_Tekstblok_
——

Daarbij was echter het uitgangspunt 80 toestellen per jaar voor de luchtmacht (in totaal 130
per jaar voor de Verengde Staten) en niet slechts 48 toestellen per jaar.
Zoals hierboven opgemerkt staat de planning van in totaal 2.443 toestellen voor de
Verenigde Staten nog recht overeind. Dit heeft de Amerikaanse minister van Defensie op 6
april jl. bevestigd bij de presentatie van zijn beleid voor materieelverwerving in de komende
jaren. In dit verband roept het gebruik van bronnen in het artikel vragen op. Het aantal van 48
toestellen per jaar wordt door de auteur onder meer onderbouwd met een veronderstelde
uitspraak van de Amerikaanse minister van Defensie tijdens een hoorzitting van het Congres
in februari 2007. Het ging hierbij echter niet om een hoorzitting, maar om een persconferentie
waarbij de Amerikaanse bewindsman zich in het geheel niet over een aantal toestellen heeft
uitgelaten. Uit het woordelijke verslag van de persconferentie blijkt dat een vraag van een
journalist tot een antwoord van de minister is verheven
(http://www.defenselink.mil/transcripts/transcript.aspx?transcriptid=3881). Daarnaast stelt de
auteur dat het aantal van in totaal 680 toestellen voor de marine en het korps mariniers in de
Verenigde Staten, en de 138 toestellen voor het Verenigd Koninkrijk fors lager zullen
uitvallen. Uit het door hem aangevoerde bronnenmateriaal wordt echter niet duidelijk waarop
deze uitspraak stoelt. Evenmin maakt de auteur inzichtelijk hoe hij van zijn eigen, discutabele
berekening van in totaal 2.132 toestellen voor het Verenigd Koninkrijk en de Verenigde
Staten komt tot een "waarschijnlijk" aantal van minder dan in totaal 1.650.

——

_Gegeven opdracht 1_
Beantwoord op basis van het tekstblok:
(a) Hoeveel toestellen per jaar voor de luchtmacht gold als uitgangspunt?
(b) Op welke datum bevestigde de Amerikaanse minister van Defensie de planning van in totaal 2.443 toestellen?
(c) Wat voor bijeenkomst was het in februari 2007 volgens het tekstblok werkelijk?

_Getoonde gegevens_
——

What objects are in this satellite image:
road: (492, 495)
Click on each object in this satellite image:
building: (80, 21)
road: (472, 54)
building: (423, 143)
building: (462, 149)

——

_Gegeven opdracht 2_
Tel in de lijst hierboven de regels waarin de string "this" voorkomt en geef alleen dat aantal.

_Oplossing 1_
(a) 80 toestellen per jaar.
(b) Op 6 april.
(c) Een persconferentie.

_Oplossing 2_
2